La richiesta indirizzata all’ufficio gip del Tribunale è stata notificata all’ex compagno della poliziotta e ai suoi familiari, che avevano chiesto la riapertura delle indagini, subito archiviate come suicidio, puntando il dito proprio nei suoi confronti.

A spingere per una nuova chiusura del caso – la terza dal 2001 – è stato l’esito della superconsulenza affidata a ottobre professor Francesco Introna e della dottoressa Liliana Innamorato, incaricati dai pm Francesco Basentini e Valentina Santoro di effettuare un nuovo esame autoptico sul corpo dell’ex commissario della Digos, riesumato agli inizi di dicembre dal cimitero della “sua” Cava dei Tirreni.

Un consulenza – secondo quanto ha confermato l’avvocato Leonardo Pinto, difensore di Di Lauro – che ha escluso lo strangolamento e confermato il suicidio di Esposito, che si tolse la vita impiccandosi con una cintura legata alla maniglia di una porta.

Per gli esperti dell’Istituto di medicina legale di Bari non si è trattato di omicidio, ma di un gesto autolesionista. A differenza di quanto ipotizzato in precedenza da altri due consulenti, che avevano potuto analizzare soltanto le foto e i verbali medico-legali dell’epoca, individuati dalla famiglia della 35enne e dal pm Sergio Marotta (oggi in servizio a Napoli), che ha disposto la riapertura del fascicolo.
Le conclusioni di Introna e Innamorato erano attese da gennaio, ma hanno subito un ritardo di quasi 7 mesi a causa di una serie di accertamenti ulteriori.
+++
Elenco delle consegne:
**1)** Trascriva il passo del testo di studio che inizia con "Un consulenza –" e termina con "di accertamenti ulteriori.".
**2)** Risponda alle seguenti domande in base al testo di studio:
(a) Da quale cimitero è stato riesumato il corpo dell'ex commissario della Digos?
(b) Secondo la consulenza, a che cosa era legata la cintura con cui Esposito si tolse la vita?
(c) Di quanto tempo sono state ritardate le conclusioni di Introna e Innamorato?
**3)** Elenchi tutti i pubblici ministeri (pm) nominati nel testo di studio.
+++
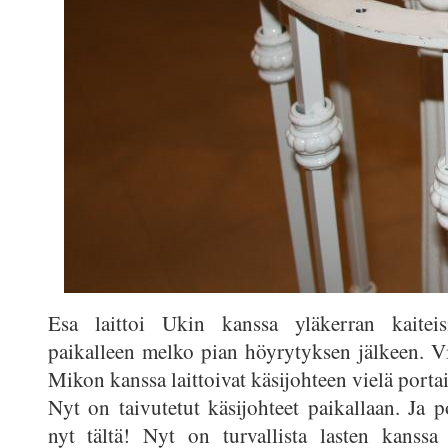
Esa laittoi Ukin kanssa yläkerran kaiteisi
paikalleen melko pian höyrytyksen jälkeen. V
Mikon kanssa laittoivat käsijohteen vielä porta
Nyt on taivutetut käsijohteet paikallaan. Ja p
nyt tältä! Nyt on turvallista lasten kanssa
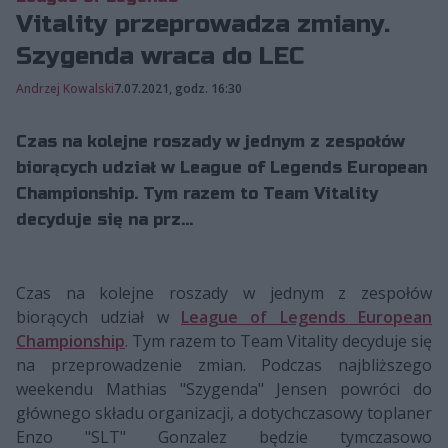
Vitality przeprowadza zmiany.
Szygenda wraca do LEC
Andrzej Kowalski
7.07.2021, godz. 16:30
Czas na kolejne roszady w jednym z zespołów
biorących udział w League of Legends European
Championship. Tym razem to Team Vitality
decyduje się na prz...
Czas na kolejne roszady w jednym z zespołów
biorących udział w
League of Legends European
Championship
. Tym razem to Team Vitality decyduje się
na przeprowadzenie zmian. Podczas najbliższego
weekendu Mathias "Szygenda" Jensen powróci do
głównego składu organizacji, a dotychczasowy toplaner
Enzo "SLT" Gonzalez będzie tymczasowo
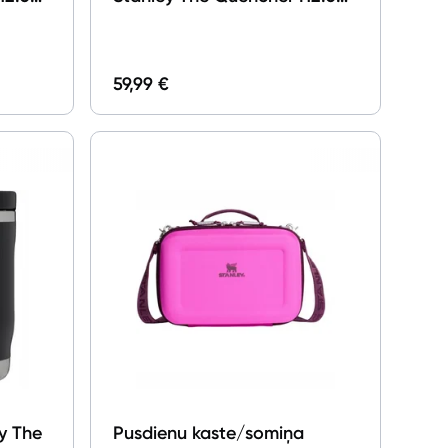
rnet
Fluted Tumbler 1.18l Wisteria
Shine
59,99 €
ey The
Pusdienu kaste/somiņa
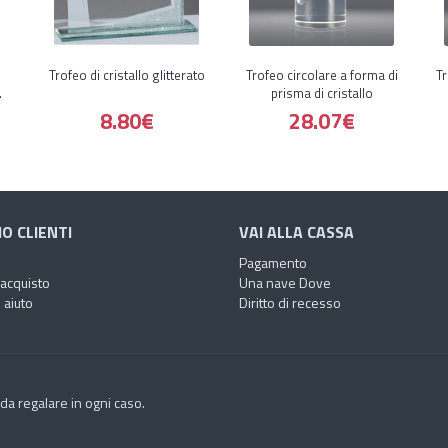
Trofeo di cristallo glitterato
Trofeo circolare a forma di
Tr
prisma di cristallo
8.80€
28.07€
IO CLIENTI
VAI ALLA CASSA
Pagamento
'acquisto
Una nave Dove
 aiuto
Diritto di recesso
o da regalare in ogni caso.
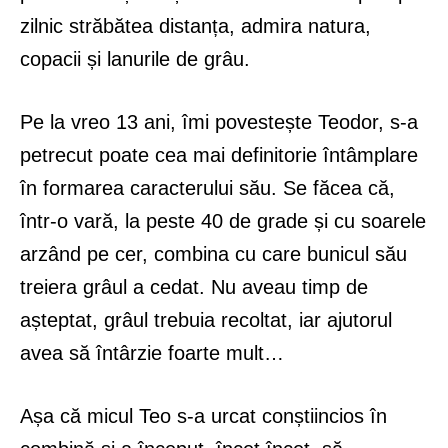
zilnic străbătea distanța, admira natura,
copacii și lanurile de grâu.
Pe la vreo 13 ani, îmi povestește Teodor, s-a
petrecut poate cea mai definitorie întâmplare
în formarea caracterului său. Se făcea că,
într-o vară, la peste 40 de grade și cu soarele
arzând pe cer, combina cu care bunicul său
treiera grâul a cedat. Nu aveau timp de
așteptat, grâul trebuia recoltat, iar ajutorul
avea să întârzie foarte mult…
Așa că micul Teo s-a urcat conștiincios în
+++
Risultati attesi:
**1)**
Un consulenza – secondo quanto ha confermato l’avvocato Leonardo Pinto, difensore di Di Lauro – che ha escluso lo strangolamento e confermato il suicidio di Esposito, che si tolse la vita impiccandosi con una cintura legata alla maniglia di una porta.

Per gli esperti dell’Istituto di medicina legale di Bari non si è trattato di omicidio, ma di un gesto autolesionista. A differenza di quanto ipotizzato in precedenza da altri due consulenti, che avevano potuto analizzare soltanto le foto e i verbali medico-legali dell’epoca, individuati dalla famiglia della 35enne e dal pm Sergio Marotta (oggi in servizio a Napoli), che ha disposto la riapertura del fascicolo.
Le conclusioni di Introna e Innamorato erano attese da gennaio, ma hanno subito un ritardo di quasi 7 mesi a causa di una serie di accertamenti ulteriori.

**2)**
(a) Dal cimitero di Cava dei Tirreni.
(b) Alla maniglia di una porta.
(c) Di quasi 7 mesi.

**3)**
Francesco Basentini
Valentina Santoro
Sergio Marotta